Problem to work on :: In the entries that follow, how many lines contain the word "wrist"? Answer with the number only.

Given data ::
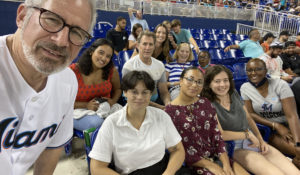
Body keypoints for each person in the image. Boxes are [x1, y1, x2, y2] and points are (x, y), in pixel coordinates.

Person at [0, 0, 96, 174]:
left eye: (77, 33)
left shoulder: (67, 81)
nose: (61, 41)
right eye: (52, 19)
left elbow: (52, 147)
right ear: (22, 16)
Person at [201, 65, 300, 175]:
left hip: (253, 140)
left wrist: (260, 139)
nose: (223, 85)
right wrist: (248, 135)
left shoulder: (233, 93)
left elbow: (248, 117)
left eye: (225, 80)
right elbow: (221, 134)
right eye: (217, 81)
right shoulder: (206, 103)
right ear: (209, 84)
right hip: (233, 146)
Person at [89, 70, 185, 175]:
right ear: (125, 92)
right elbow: (97, 168)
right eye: (134, 92)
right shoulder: (111, 123)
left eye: (145, 92)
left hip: (162, 169)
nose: (139, 97)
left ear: (150, 94)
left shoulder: (161, 116)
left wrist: (168, 173)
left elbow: (177, 150)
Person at [165, 67, 249, 175]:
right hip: (194, 165)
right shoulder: (169, 112)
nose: (195, 85)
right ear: (181, 81)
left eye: (199, 82)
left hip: (217, 157)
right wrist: (210, 165)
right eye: (190, 79)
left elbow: (217, 136)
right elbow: (178, 151)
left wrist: (226, 164)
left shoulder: (205, 103)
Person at [241, 58, 300, 169]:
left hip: (290, 126)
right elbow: (250, 114)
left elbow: (292, 115)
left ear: (265, 70)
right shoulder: (245, 88)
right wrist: (275, 125)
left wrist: (298, 142)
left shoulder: (280, 85)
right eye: (249, 70)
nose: (253, 73)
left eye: (258, 69)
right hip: (269, 130)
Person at [70, 39, 122, 131]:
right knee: (97, 123)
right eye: (101, 53)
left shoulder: (111, 70)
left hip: (103, 109)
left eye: (108, 56)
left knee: (126, 117)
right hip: (77, 111)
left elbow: (118, 89)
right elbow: (62, 103)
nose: (103, 58)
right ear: (91, 51)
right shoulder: (73, 71)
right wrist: (86, 105)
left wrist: (112, 101)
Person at [122, 31, 171, 109]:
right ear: (138, 45)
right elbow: (129, 97)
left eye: (151, 44)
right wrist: (159, 107)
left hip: (155, 103)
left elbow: (164, 92)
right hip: (135, 105)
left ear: (154, 46)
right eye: (144, 44)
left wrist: (168, 105)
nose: (147, 48)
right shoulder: (129, 66)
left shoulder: (160, 65)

Solution for this exercise :: 11